VIRTUAL FUN WITH HISTORY - WEEK 8by PORT FAIRY & REGION VISITOR INFORMATION CENTRE
The Port Fairy Historical Society Museum and Archives
The Port Fairy Historical Society may be known for providing such knowledgeable facts and displays about the history of the town. But the building they operate from also holds a historical significance within the town! Read along to find out what may have once been going on behind the blue stone facade…
During 1843, the process of establishing a town for early settlers was taking off at a fast pace! The township of Port Fairy was acquiring more residents daily and therefore had started to introduce practical buildings such as churches, a post office, banks, hospital, court house, customs house, cemetery, jail etc.

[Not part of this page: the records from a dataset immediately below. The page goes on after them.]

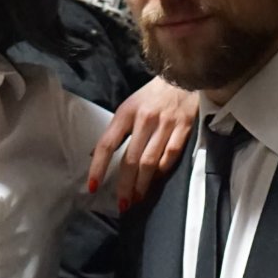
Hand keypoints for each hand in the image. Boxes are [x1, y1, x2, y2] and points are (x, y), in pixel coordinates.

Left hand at [88, 78, 196, 208]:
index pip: (107, 144)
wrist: (184, 74)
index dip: (98, 167)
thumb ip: (116, 131)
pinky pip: (171, 155)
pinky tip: (155, 181)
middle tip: (122, 204)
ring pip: (150, 162)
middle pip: (131, 159)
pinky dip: (162, 171)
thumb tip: (94, 154)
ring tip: (137, 198)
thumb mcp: (130, 106)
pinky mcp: (185, 127)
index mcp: (126, 112)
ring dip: (142, 184)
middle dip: (125, 185)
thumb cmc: (153, 94)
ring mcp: (166, 123)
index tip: (92, 187)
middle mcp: (145, 119)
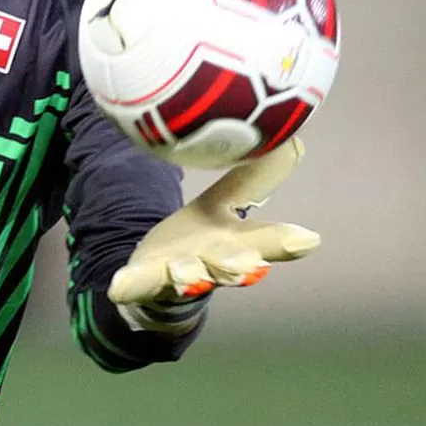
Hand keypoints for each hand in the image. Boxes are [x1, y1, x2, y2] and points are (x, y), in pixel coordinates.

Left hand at [108, 138, 319, 305]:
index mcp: (235, 243)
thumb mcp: (225, 205)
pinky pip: (137, 284)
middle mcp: (212, 263)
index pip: (264, 241)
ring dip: (190, 276)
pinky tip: (117, 286)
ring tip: (187, 274)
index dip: (284, 241)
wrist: (160, 283)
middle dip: (237, 265)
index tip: (307, 240)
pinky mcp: (146, 280)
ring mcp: (178, 275)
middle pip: (227, 264)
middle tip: (249, 265)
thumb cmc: (202, 240)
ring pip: (188, 277)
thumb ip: (255, 177)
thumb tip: (291, 138)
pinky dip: (130, 285)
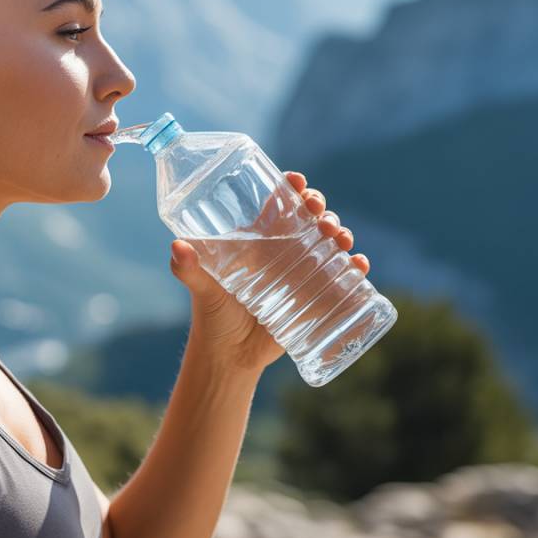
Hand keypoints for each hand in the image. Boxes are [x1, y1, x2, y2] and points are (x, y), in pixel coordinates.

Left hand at [168, 170, 369, 373]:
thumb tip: (177, 247)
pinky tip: (360, 264)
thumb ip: (187, 270)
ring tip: (339, 238)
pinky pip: (342, 276)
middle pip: (308, 217)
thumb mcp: (202, 290)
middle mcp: (281, 251)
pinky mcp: (316, 296)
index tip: (297, 180)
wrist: (231, 357)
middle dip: (320, 207)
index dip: (290, 187)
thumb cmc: (212, 317)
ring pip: (328, 241)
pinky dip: (356, 266)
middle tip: (320, 213)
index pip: (276, 204)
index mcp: (256, 240)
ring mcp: (301, 272)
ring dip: (340, 232)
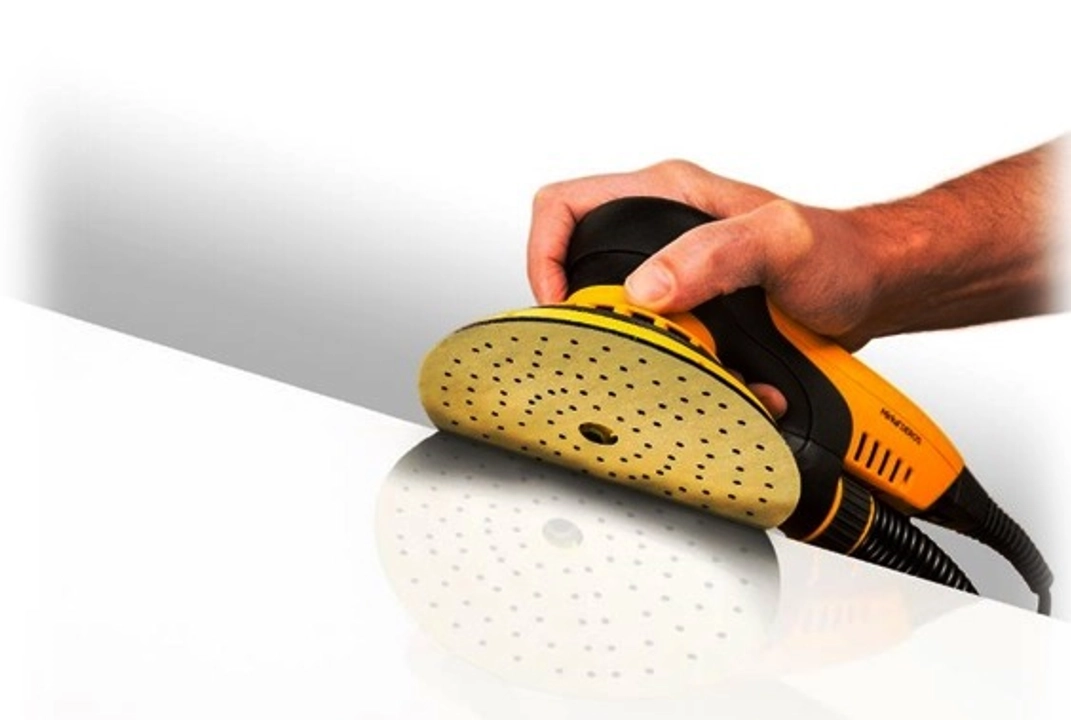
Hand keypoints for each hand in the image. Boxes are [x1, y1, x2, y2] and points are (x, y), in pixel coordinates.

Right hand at [527, 160, 879, 351]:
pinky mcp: (694, 307)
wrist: (876, 289)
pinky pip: (664, 341)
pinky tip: (726, 373)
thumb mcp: (781, 244)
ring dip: (651, 351)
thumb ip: (715, 255)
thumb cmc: (841, 254)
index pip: (563, 206)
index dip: (543, 256)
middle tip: (624, 345)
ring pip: (623, 316)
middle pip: (582, 270)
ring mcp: (676, 270)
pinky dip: (689, 367)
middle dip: (600, 319)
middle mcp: (662, 229)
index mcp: (666, 193)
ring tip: (687, 362)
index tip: (559, 306)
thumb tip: (647, 287)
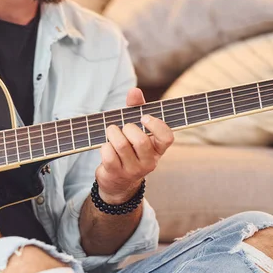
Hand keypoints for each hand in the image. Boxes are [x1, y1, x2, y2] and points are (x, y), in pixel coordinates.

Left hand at [95, 88, 173, 203]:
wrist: (118, 182)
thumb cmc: (128, 148)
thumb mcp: (135, 129)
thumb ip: (136, 109)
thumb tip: (134, 90)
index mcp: (158, 149)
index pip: (167, 138)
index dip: (156, 125)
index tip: (144, 117)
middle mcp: (149, 162)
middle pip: (140, 140)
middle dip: (127, 128)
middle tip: (123, 127)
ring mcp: (133, 170)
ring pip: (122, 145)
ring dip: (113, 133)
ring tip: (111, 131)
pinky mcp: (116, 174)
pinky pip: (108, 155)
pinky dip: (104, 146)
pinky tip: (106, 146)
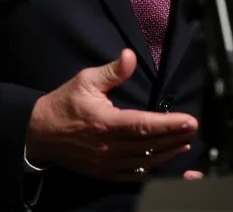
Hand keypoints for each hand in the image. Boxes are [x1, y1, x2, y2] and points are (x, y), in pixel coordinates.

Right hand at [26, 49, 198, 181]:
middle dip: (174, 137)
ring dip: (168, 154)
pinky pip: (134, 176)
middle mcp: (109, 147)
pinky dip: (152, 171)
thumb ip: (112, 71)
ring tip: (185, 143)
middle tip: (193, 129)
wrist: (39, 133)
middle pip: (150, 146)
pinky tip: (165, 163)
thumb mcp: (86, 80)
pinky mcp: (105, 173)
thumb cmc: (64, 104)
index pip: (144, 125)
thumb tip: (130, 56)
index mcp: (105, 123)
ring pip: (145, 163)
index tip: (189, 121)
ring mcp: (107, 164)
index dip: (169, 125)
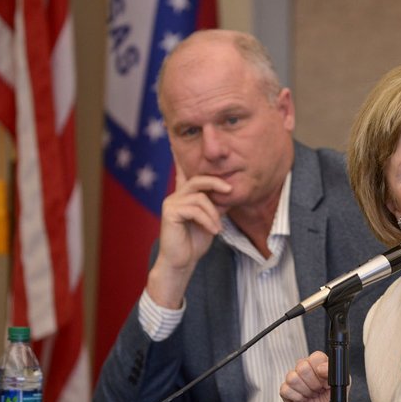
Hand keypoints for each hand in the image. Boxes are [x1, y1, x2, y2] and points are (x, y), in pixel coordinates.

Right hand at [147, 166, 230, 307]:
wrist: (182, 261)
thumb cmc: (196, 240)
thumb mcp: (212, 218)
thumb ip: (216, 203)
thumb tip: (229, 190)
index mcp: (185, 195)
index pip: (184, 171)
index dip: (180, 156)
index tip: (175, 140)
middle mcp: (176, 195)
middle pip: (198, 179)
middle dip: (217, 183)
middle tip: (231, 189)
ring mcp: (171, 202)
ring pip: (200, 197)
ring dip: (214, 213)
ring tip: (218, 228)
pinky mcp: (169, 212)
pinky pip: (195, 209)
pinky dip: (208, 220)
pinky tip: (213, 231)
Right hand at [280, 351, 332, 401]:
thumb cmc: (332, 399)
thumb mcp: (340, 384)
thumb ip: (333, 372)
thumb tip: (321, 368)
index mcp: (318, 364)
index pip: (315, 357)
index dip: (319, 368)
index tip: (324, 379)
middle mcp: (305, 369)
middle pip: (302, 366)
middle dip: (313, 382)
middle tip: (318, 389)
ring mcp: (294, 379)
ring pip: (292, 378)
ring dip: (305, 391)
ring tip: (311, 395)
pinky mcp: (286, 391)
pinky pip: (285, 390)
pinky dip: (297, 398)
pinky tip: (303, 400)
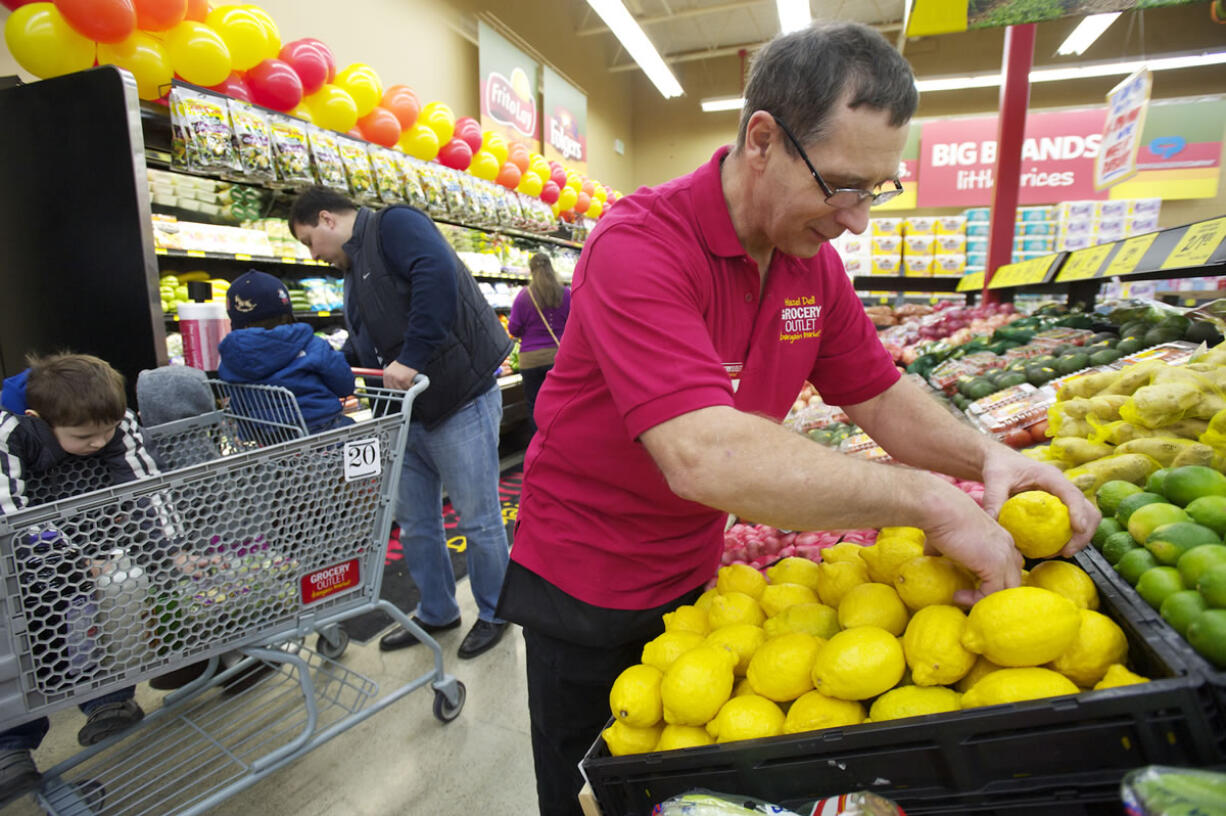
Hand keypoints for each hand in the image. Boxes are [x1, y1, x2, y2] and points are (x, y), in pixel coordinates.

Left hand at [382, 361, 417, 390]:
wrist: (411, 357)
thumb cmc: (404, 362)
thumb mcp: (393, 368)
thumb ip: (391, 376)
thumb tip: (392, 385)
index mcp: (386, 373)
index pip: (386, 386)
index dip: (392, 389)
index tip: (396, 390)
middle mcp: (390, 376)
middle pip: (393, 389)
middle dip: (399, 389)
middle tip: (404, 388)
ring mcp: (397, 379)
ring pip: (401, 389)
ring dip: (405, 388)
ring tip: (408, 384)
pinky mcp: (405, 380)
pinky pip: (408, 387)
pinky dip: (411, 386)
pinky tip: (412, 382)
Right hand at [921, 484, 1024, 605]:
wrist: (940, 509)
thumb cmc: (938, 516)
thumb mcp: (944, 536)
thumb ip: (943, 549)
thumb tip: (930, 558)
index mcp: (1000, 536)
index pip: (1010, 563)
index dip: (996, 576)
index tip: (972, 584)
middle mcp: (1007, 545)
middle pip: (1015, 578)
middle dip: (997, 591)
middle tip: (973, 597)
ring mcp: (1004, 556)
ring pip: (1008, 589)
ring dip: (987, 599)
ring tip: (964, 599)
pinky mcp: (995, 566)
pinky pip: (992, 593)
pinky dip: (975, 599)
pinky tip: (957, 595)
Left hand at [980, 444, 1100, 557]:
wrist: (1001, 462)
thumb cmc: (999, 466)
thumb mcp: (994, 478)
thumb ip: (993, 497)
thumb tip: (992, 520)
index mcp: (1050, 476)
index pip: (1071, 493)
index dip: (1078, 510)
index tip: (1078, 528)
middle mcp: (1062, 486)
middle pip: (1088, 509)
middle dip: (1084, 532)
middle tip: (1066, 551)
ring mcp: (1063, 497)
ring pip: (1086, 518)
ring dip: (1080, 538)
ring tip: (1060, 553)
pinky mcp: (1060, 507)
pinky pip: (1072, 524)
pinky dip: (1069, 538)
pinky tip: (1052, 549)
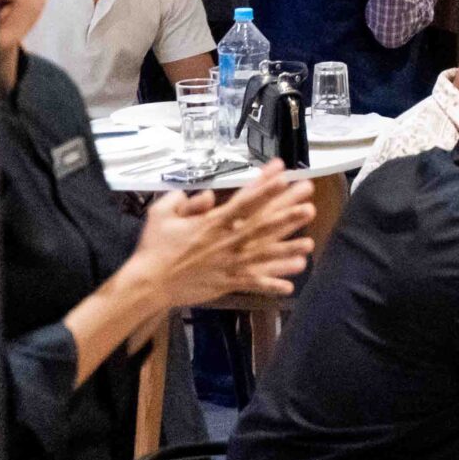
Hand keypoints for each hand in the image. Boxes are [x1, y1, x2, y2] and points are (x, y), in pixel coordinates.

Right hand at [125, 166, 315, 310]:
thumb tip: (206, 195)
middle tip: (309, 203)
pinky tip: (291, 286)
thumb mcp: (161, 215)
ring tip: (309, 244)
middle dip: (287, 214)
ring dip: (288, 250)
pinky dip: (271, 284)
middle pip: (262, 225)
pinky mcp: (227, 282)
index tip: (283, 173)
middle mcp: (226, 241)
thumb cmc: (154, 247)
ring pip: (264, 255)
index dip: (264, 186)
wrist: (148, 283)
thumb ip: (183, 201)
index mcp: (213, 223)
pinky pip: (253, 283)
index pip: (244, 201)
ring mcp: (229, 263)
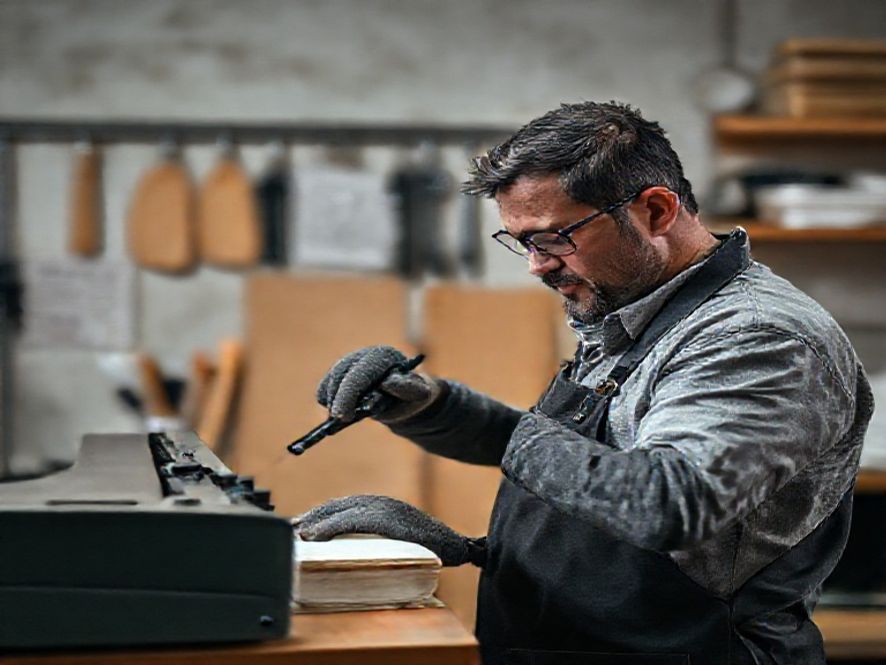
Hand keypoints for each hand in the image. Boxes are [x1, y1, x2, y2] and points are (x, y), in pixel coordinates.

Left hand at [292, 495, 486, 567]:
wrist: (457, 547)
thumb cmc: (431, 547)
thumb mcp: (398, 538)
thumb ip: (379, 537)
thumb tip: (351, 549)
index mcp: (382, 505)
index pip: (343, 505)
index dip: (319, 515)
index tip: (299, 525)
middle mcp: (381, 502)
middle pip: (337, 505)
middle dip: (312, 518)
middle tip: (292, 531)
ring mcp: (386, 508)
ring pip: (341, 510)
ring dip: (316, 522)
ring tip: (298, 534)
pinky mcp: (389, 519)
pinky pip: (353, 520)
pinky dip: (331, 527)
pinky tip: (316, 537)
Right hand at [316, 345, 441, 422]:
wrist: (404, 399)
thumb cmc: (413, 396)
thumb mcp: (419, 393)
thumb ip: (407, 387)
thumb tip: (387, 382)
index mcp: (384, 356)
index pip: (362, 370)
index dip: (350, 392)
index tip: (344, 415)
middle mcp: (364, 355)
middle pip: (341, 372)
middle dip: (338, 398)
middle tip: (339, 420)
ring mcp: (350, 363)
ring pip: (332, 379)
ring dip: (332, 400)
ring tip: (341, 417)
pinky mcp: (341, 375)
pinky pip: (326, 386)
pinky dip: (327, 399)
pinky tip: (337, 410)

However, the customs office, court and lock-up was not as successful and efficient as it sounded…
The Prisoners were usually treated in a "free and easy" manner, often be allowed to go home on a promise that they will return. And when prisoners were confined to the “lock up”, they also were frequently able to break out!
This was due to the fact that most of their buildings were not meeting the standard of infrastructure required. The lock up consisted of a timber slab hut situated behind the "courthouse," and the customs office also comprised an unstable timber structure.
As the township developed, the adequacy of all these facilities and treatment began to be called into question. It became obvious that these simple timber huts and the freedom of the prisoners was not maintainable for the growing town!
Public agitation regarding the state of the courthouse and lock-up continued to increase during the early 1850s, prompting the Bench of Magistrates to petition the government for land and funding for proper facilities.
Through the increasing demand for new facilities, James Atkinson was made to provide a convenient site within the township for these new legal system to operate.
In 1855, their request was fulfilled and Atkinson provided the government with a vacant piece of land, situated towards the southern extent of the town, on the corner of the intersection between Campbell and Gipps Street.
The government's first priority was the establishment of a suitable gaol - as the timber hut was considered "unfit for human beings to be placed in.” By March 1855, plans for the gaol had been prepared, approved, and started construction.
Five years later in 1859-60, the Courthouse was built by James Mason, with the portico added in 1869, and a further three rooms at the rear in 1874, to make the building as it is today.
At the time of construction, it was the only Courthouse in the Western District of Victoria, and housed sittings of the Supreme Court and County Courts as well as General Sessions.
The Port Fairy Courthouse had taken a big step up and was later named one of the finest early Court Houses in Victoria.
However, by the end of the 1880’s the gaol was unfortunately still considered unsuitable and inadequate. It appears that the gaol buildings were subsequently demolished by the end of the 19th century and the land was divided and sold for residential purposes.
This meant that convicted offenders sentenced to imprisonment in the Port Fairy courthouse were sent to Geelong gaol.
The courthouse remained in use until 1988, when its last function, as a Licensing Court, was transferred to Warrnambool.
Over the years it has been virtually untouched and remains a superb example of an early courthouse. For this reason, it is one of over fifty buildings in Port Fairy classified by the National Trust as essential to the heritage of Australia and which must be preserved.
The building now serves a new purpose as the Port Fairy Historical Society Museum and Archives. Which is very relevant due to its own rich historical connection to the town.